▶ [Exercise goal]
Copy the lines verbatim, starting at the first line of the entries and ending after the line that contains "ه کار می گیرند.در".

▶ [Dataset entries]
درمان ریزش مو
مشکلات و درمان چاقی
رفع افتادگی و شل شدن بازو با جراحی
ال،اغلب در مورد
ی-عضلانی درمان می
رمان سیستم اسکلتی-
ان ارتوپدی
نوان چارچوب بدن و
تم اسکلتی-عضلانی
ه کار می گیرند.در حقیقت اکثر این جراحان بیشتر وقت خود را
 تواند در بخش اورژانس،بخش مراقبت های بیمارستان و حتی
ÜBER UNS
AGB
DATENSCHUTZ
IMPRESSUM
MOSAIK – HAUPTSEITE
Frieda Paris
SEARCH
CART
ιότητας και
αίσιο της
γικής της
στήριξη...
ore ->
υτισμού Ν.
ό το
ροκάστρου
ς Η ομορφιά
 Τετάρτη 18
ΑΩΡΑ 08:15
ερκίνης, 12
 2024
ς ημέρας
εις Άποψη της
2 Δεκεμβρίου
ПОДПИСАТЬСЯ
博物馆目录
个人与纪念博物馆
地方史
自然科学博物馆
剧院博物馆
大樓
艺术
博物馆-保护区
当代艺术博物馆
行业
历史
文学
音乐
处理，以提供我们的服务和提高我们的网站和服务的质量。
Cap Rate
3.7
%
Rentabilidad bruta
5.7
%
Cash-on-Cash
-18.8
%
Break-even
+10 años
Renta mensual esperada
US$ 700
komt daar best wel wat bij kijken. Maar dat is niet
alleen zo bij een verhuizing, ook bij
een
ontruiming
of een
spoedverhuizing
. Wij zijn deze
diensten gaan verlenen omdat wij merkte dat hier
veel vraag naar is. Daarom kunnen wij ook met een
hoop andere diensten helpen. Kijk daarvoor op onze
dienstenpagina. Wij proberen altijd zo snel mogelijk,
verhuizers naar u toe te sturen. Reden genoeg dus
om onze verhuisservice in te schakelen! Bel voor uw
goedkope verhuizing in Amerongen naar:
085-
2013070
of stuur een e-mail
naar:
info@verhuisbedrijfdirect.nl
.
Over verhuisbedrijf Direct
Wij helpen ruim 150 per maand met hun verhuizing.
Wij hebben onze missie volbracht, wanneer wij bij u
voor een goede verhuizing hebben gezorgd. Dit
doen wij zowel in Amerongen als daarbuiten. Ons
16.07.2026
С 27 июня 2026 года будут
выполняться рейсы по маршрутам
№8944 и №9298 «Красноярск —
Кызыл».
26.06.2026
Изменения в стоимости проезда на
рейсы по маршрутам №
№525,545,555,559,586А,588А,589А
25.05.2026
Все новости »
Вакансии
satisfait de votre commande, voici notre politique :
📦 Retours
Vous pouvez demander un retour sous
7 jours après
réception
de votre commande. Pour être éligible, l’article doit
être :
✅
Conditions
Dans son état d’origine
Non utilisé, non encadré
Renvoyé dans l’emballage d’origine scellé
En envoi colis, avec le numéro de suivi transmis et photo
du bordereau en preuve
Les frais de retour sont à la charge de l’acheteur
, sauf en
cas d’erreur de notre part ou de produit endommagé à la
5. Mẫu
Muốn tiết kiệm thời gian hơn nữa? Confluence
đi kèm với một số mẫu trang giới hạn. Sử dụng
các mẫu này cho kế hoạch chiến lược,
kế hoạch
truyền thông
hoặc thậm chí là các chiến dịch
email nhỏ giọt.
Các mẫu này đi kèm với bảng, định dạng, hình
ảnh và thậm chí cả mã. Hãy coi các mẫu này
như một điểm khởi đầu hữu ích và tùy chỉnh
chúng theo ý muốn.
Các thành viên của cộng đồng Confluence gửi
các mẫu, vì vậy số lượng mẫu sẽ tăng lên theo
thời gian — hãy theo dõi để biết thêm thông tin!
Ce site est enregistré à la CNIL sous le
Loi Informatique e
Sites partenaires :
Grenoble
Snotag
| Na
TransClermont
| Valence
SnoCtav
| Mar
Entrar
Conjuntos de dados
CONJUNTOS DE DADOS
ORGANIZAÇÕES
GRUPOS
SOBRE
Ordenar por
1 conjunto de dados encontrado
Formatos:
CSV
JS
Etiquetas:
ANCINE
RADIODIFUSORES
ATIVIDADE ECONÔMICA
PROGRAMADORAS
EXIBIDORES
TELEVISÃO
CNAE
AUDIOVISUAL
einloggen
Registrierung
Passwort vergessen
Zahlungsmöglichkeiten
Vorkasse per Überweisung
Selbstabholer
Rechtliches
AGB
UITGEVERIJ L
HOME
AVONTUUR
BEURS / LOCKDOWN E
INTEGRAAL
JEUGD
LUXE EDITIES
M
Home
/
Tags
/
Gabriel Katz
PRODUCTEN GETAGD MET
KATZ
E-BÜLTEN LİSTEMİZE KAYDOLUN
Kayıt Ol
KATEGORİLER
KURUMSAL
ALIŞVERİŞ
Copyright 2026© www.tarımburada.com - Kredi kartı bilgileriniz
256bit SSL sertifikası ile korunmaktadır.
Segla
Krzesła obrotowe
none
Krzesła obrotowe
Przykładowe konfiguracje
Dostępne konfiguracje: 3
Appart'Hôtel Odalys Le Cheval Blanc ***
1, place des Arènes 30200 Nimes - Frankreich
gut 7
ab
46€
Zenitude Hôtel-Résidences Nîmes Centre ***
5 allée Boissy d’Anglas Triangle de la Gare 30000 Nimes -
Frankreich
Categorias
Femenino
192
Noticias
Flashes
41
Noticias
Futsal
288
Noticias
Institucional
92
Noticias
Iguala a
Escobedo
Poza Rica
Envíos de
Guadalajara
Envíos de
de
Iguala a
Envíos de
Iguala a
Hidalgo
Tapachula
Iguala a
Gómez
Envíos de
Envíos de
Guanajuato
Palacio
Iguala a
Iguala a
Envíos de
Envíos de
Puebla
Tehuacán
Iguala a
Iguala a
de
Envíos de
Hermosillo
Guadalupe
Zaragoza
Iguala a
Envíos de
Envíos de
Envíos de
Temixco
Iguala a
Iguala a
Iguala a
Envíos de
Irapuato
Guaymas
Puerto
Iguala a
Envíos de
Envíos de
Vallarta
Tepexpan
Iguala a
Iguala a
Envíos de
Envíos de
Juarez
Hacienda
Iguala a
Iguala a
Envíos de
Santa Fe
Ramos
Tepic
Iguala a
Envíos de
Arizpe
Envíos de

▶ [Expected answer]
درمان ریزش مو
مشکلات و درمان چاقی
رفع افتادگی و شل شدن بازو با جراحی
ال،اغلب در مورد
ی-عضلانی درمان می
رمان سیستم اسکلتی-
ان ارتوپدی
نوان چارچوب بدن و
تم اسکلتی-عضلانی
ه کار می گیرند.در حقیقت اکثر این جراحان بیشتر وقت خود را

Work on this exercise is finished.